Material Girls: Why Reality Matters for Feminism is a 2021 book by Kathleen Stock which explores issues related to transgender civil rights and feminism. The book reached number 13 on the UK list of bestselling non-fiction charts.[1]
Summary
In this book, Stock critiques the theory that individuals have an inner feeling known as a gender identity that is more socially significant than an individual's biological sex.

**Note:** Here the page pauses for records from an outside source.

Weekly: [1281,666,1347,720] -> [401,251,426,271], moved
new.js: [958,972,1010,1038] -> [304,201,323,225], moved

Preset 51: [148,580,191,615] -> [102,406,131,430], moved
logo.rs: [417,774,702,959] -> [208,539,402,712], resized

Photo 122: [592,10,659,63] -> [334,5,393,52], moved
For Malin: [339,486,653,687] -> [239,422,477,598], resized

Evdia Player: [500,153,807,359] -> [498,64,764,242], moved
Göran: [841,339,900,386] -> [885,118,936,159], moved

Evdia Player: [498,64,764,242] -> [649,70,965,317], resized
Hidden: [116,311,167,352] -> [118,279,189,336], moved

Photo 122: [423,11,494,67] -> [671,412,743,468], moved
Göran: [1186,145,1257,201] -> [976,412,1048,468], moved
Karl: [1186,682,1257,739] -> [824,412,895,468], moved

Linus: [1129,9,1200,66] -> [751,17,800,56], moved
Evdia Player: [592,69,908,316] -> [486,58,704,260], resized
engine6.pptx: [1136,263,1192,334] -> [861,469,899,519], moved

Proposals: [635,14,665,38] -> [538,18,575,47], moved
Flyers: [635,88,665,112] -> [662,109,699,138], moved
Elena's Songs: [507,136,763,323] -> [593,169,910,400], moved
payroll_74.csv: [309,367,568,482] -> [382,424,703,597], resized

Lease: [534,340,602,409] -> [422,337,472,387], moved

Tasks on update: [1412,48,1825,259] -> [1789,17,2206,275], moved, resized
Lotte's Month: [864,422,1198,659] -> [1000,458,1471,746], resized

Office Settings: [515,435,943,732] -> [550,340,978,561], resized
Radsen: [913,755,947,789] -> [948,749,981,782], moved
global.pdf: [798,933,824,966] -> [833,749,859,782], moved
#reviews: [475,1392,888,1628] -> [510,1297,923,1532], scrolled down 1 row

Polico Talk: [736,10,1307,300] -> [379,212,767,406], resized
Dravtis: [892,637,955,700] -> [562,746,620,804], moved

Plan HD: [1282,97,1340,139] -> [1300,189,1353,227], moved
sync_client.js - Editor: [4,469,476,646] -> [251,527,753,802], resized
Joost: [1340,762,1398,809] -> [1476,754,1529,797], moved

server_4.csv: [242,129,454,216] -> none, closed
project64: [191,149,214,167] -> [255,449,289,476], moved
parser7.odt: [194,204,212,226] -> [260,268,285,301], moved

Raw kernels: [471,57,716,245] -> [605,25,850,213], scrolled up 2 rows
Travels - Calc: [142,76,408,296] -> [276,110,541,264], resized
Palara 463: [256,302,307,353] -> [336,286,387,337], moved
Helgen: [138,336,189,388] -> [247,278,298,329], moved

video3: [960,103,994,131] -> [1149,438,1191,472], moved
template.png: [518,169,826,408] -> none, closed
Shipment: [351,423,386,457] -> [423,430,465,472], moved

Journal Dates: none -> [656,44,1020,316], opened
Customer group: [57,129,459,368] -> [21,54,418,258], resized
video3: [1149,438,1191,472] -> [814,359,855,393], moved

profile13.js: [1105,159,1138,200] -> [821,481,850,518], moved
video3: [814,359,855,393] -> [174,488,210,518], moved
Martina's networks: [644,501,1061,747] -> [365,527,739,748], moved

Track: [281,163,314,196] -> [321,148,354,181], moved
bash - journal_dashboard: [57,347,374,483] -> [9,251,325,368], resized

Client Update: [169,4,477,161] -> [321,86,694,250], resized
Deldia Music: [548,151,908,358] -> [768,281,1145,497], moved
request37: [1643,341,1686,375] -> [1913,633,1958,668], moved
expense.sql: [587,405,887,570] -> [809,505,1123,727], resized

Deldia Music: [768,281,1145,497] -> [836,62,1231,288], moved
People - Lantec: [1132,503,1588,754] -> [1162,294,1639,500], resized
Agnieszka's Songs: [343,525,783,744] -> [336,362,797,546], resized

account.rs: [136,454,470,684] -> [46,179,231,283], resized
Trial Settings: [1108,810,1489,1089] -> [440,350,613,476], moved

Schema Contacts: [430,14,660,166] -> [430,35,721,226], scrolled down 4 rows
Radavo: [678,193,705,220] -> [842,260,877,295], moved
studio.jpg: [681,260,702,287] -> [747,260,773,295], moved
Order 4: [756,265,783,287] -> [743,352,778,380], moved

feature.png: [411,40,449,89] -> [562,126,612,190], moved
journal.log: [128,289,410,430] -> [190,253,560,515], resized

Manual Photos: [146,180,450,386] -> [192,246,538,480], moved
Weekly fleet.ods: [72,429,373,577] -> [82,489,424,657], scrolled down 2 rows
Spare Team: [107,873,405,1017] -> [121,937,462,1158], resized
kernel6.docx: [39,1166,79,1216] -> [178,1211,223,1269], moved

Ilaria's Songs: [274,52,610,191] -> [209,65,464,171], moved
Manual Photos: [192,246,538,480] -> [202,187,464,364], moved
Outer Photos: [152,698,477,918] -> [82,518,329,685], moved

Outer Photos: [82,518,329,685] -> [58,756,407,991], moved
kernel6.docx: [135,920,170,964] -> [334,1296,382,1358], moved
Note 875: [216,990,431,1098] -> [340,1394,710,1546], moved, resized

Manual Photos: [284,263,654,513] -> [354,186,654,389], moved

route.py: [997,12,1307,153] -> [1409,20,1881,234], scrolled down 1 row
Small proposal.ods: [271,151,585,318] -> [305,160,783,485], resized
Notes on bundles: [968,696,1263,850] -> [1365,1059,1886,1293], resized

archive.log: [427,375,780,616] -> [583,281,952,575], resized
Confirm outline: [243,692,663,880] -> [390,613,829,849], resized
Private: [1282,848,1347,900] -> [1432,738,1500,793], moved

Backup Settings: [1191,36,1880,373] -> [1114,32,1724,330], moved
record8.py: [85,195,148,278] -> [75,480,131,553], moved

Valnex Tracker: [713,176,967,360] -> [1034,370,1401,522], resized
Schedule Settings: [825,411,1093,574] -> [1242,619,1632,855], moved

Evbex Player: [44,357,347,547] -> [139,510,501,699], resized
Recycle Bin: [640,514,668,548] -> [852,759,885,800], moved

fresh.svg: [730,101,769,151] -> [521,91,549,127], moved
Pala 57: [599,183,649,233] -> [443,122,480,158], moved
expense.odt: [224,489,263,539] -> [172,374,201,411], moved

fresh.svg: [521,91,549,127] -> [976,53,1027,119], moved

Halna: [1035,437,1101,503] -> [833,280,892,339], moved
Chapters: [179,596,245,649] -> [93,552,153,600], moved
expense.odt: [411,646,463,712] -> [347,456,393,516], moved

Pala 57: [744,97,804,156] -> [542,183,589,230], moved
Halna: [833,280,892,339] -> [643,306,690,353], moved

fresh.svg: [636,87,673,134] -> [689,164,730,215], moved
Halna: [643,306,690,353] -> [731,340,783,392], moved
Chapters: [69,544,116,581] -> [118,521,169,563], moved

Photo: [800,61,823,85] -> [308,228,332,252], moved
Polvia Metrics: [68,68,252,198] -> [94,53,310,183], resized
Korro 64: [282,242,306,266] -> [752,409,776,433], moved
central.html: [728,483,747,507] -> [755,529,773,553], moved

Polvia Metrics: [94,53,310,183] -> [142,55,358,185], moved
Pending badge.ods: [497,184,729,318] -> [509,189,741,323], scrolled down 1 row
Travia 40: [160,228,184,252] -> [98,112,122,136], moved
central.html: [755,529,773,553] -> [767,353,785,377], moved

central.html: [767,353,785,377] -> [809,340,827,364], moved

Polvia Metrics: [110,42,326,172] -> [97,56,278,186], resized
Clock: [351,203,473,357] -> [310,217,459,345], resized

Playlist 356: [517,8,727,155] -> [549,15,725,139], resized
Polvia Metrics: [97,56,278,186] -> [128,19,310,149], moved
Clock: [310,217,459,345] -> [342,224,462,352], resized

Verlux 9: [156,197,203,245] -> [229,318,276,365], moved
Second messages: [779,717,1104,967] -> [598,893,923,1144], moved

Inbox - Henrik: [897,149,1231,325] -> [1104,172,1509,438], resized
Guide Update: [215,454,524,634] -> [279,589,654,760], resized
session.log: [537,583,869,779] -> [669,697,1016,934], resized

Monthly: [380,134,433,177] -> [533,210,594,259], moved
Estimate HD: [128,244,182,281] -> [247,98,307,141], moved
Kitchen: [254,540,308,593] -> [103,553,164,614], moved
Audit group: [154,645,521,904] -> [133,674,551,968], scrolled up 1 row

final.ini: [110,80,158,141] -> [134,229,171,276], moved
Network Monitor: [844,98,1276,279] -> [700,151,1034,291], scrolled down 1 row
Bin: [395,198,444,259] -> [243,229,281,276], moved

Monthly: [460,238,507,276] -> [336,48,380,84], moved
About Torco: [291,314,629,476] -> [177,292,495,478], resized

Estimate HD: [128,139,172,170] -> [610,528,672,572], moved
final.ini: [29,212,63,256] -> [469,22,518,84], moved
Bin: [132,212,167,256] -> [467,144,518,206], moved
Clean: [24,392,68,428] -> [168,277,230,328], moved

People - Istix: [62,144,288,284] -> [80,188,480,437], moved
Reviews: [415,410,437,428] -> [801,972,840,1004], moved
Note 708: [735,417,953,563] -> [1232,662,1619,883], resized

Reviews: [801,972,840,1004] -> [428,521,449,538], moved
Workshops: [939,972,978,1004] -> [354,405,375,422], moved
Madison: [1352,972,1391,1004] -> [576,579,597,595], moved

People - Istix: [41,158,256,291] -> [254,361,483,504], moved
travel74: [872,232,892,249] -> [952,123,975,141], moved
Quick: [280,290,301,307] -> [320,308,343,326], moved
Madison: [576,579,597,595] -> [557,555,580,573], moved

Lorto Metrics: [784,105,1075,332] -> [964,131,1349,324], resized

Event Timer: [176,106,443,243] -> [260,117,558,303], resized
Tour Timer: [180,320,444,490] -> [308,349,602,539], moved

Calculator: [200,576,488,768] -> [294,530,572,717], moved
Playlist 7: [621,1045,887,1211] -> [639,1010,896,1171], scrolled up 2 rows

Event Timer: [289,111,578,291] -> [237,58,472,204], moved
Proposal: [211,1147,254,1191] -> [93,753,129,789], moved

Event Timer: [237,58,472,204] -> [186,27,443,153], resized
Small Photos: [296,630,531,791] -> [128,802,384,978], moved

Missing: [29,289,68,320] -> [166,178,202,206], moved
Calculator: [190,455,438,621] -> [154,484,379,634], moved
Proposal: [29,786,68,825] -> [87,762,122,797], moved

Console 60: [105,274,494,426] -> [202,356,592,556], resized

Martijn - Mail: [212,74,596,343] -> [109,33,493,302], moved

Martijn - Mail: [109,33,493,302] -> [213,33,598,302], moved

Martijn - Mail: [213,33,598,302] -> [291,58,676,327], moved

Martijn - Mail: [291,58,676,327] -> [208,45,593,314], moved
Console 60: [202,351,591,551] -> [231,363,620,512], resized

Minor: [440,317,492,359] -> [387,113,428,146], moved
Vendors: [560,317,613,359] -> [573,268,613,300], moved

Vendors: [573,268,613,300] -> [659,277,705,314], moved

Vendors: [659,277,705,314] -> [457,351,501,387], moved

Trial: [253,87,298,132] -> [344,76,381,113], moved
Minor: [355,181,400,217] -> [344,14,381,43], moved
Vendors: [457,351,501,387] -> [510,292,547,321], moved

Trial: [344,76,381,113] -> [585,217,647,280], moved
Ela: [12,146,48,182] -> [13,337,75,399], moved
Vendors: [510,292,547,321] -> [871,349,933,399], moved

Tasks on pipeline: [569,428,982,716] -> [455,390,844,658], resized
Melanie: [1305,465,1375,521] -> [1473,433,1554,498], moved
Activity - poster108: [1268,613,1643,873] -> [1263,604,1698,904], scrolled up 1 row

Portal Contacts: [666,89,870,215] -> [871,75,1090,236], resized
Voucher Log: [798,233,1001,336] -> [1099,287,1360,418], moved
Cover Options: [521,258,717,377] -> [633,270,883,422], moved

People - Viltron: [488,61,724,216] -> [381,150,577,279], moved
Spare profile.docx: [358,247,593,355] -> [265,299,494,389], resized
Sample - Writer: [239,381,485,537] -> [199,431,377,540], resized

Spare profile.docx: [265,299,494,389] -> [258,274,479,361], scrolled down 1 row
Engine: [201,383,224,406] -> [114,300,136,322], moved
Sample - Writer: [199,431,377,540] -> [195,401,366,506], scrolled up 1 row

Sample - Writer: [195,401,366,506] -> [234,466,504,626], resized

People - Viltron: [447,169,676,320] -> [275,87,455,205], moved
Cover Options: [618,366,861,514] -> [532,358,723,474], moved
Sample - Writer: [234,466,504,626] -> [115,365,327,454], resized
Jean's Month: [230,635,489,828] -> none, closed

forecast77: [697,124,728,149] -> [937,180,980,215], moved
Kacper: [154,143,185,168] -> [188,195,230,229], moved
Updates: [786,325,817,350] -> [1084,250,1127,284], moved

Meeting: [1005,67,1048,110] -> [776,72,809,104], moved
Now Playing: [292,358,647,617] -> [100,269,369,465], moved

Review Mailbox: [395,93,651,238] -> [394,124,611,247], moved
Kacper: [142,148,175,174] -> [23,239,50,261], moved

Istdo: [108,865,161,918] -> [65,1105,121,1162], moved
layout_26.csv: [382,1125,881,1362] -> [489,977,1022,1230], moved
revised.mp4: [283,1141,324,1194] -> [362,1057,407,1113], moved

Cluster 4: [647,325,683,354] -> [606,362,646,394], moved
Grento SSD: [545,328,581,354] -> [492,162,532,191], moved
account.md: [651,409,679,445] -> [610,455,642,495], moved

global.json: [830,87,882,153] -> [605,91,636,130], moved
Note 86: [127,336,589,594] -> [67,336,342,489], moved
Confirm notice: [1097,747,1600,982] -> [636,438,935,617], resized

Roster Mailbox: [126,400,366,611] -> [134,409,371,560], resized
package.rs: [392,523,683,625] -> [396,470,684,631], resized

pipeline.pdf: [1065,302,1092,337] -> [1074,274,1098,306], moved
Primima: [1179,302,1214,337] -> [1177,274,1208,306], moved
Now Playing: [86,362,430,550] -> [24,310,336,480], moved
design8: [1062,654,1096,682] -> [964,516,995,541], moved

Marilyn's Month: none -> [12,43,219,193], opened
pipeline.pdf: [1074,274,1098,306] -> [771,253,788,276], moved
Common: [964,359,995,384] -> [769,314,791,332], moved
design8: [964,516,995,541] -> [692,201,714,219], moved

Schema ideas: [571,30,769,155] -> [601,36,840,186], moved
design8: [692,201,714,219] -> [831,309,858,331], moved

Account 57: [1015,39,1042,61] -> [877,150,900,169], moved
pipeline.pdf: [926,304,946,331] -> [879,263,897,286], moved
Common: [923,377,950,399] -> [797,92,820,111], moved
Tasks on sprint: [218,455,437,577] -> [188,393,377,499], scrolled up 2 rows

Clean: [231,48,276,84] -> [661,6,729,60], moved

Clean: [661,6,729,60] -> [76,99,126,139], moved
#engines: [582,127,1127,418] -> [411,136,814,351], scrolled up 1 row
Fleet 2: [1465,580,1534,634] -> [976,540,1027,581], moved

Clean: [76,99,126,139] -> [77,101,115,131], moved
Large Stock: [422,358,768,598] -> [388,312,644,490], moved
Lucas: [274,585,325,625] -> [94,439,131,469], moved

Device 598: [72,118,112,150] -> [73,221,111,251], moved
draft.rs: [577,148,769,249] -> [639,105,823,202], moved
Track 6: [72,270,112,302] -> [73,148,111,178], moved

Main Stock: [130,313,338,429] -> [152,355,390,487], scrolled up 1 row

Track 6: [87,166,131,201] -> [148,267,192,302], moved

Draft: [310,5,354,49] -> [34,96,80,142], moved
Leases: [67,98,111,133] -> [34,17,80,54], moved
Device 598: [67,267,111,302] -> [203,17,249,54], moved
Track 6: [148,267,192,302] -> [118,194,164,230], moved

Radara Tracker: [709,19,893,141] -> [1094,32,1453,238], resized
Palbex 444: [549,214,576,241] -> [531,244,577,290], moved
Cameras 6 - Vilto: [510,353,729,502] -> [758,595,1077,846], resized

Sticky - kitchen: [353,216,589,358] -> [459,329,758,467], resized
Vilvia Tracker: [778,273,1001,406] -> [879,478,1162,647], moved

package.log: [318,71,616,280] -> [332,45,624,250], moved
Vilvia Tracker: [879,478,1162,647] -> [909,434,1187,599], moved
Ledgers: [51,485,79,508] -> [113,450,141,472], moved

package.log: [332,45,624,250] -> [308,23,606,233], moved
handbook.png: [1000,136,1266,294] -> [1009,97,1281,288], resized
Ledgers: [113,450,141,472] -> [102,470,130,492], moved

Stock surveys and critiques the philosophical ideas underpinning this theory and argues that that biological sex performs an important social role in the contexts of exclusive spaces and resources, healthcare, epidemiology, political organization and data collection for biological women.[2][3]
Stock argues that biological sex is material (physical) and has social relevance.[4] She proposes that biological sex is binary in nature,[4] which is in opposition to some scientific perspectives which understand it as a spectrum.[5] Stock argues for a narrower definition of intersex and that it does not negate that sex is binary, as "difficulty about borderline cases is absolutely standard for biological categories".[4] Stock argues that entry to "women's only spaces" (e.g. toilets) ought to be based on the individual's biological sex as opposed to their gender identity, and that they should be provided legal protection on a separate basis.
Reception
Reviewing in The Times, Emma Duncan called the book an easy read and said it helped her understand trans issues better.[6] In The Telegraph, Jane O'Grady describes the book as brave, enligtening and closely argued.[7]
Reviewing in The Philosophers' Magazine, Julian Baggini comments that Stock's work is not the last word on the debate but a legitimate contribution, arguing that it is far from obvious that gender self-identification is the only legitimate criterion for identifying as a sex or gender and that those who do not accept this position should be taken seriously.[4]
Julie Bindel, author of Feminism for Women: The Real Route to Liberation and one of the people thanked by Stock in the book, wrote in The Spectator that Material Girls was meticulously researched and carefully argued.[9] However, Bindel also said that Stock incorrectly conflates feminists with gender critical activists, and that Stock's critique of standpoint epistemology, while valid in Bindel's opinion, does not distinguish the second wave feminist idea of the personal is political which focuses on connecting individual experiences to social forces rather than privileging these experiences epistemically.[9]
Philosopher Adam Briggle, himself the parent of a transgender son in Texas, argued in the Social Epistemology Review and Reply Collective that Stock's framing choices, policy recommendations, and conclusions are not "logical consequence of her or anyone else’s theory" but her own pre-established positions. Briggle felt that Stock had only considered "the handful" of transgender people who could be used as examples to support these positions, while ignoring the experiences and concerns of transgender people in general.[10]
Professor Alex Sharpe found the book fell short of the claims made on its behalf and contributed to "the toxicity surrounding trans people and they make it more difficult for us to live our lives."[11] as the book contained many errors such as Stock's definition of sex being binary or how individual cases of violence committed by trans women are used to
form spurious conclusions on trans women inclusion in women's prisons despite evidence to the contrary being available.[12]